- _REQUIRED WORK_: Copy each line of the data below exactly, leaving out pictures.

Hardware design source files:
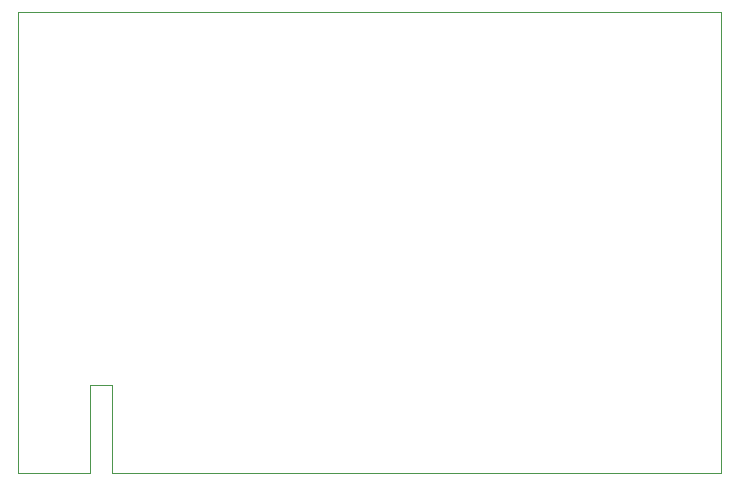
<source format=gbr>
%TF.GenerationSoftware,KiCad,Pcbnew,8.0.2*%
%TF.CreationDate,2024-05-20T10:45:04+02:00*%
%TF.ProjectId,zx81-external-16k,7a783831-2d65-4787-9465-726e616c2d31,rev?*%
%TF.SameCoordinates,Original*%
%TF.FileFunction,Profile,NP*%
%FSLAX46Y46*%
G04 Gerber Fmt 4.6, Leading zero omitted, Abs format (unit mm)*
G04 Created by KiCad (PCBNEW 8.0.2) date 2024-05-20 10:45:04*
%MOMM*%
%LPD*%
G01*
G04 APERTURE LIST*
%TA.AperFunction,Profile*%
%ADD10C,0.050000*%
%TD*%
%TA.AperFunction,Profile*%
%ADD11C,0.100000*%
%TD*%
G04 APERTURE END LIST*
D10*
X106150000Y-128490000D02*
X106150000Y-121040000D01*
D11*
X159530000Y-128500000D02*
X107960000Y-128490000D01*
D10*
X106150000Y-121040000D02*
X107950000Y-121040000D01*
D11*
X159530000Y-89460000D02*
X159530000Y-128500000D01*
D10*
X107950000Y-121040000D02*
X107960000Y-128490000D01*
D11*
X106150000Y-128490000D02*
X100040000Y-128500000D01*
X100040000Y-89460000D02*
X159530000Y-89460000D01*
X100040000Y-128500000D02*
X100040000Y-89460000D01*
M02*

</source>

- _SOLUTION TO THIS TASK_:
<source format=gbr>
%TF.GenerationSoftware,KiCad,Pcbnew,8.0.2*%
%TF.CreationDate,2024-05-20T10:45:04+02:00*%
%TF.ProjectId,zx81-external-16k,7a783831-2d65-4787-9465-726e616c2d31,rev?*%
%TF.SameCoordinates,Original*%
%TF.FileFunction,Profile,NP*%
%FSLAX46Y46*%
G04 Gerber Fmt 4.6, Leading zero omitted, Abs format (unit mm)*
G04 Created by KiCad (PCBNEW 8.0.2) date 2024-05-20 10:45:04*
%MOMM*%
%LPD*%
G01*
G04 APERTURE LIST*
%TA.AperFunction,Profile*%
%ADD10C,0.050000*%
%TD*%
%TA.AperFunction,Profile*%
%ADD11C,0.100000*%
%TD*%
G04 APERTURE END LIST*
D10*
X106150000Y-128490000D02*
X106150000Y-121040000D01*
D11*
X159530000Y-128500000D02*
X107960000Y-128490000D01*
D10*
X106150000Y-121040000D02*
X107950000Y-121040000D01*
D11*
X159530000Y-89460000D02*
X159530000Y-128500000D01*
D10*
X107950000Y-121040000D02*
X107960000Y-128490000D01*
D11*
X106150000Y-128490000D02*
X100040000Y-128500000D01*
X100040000Y-89460000D02*
X159530000Y-89460000D01*
X100040000Y-128500000D02*
X100040000Y-89460000D01*
M02*

</source>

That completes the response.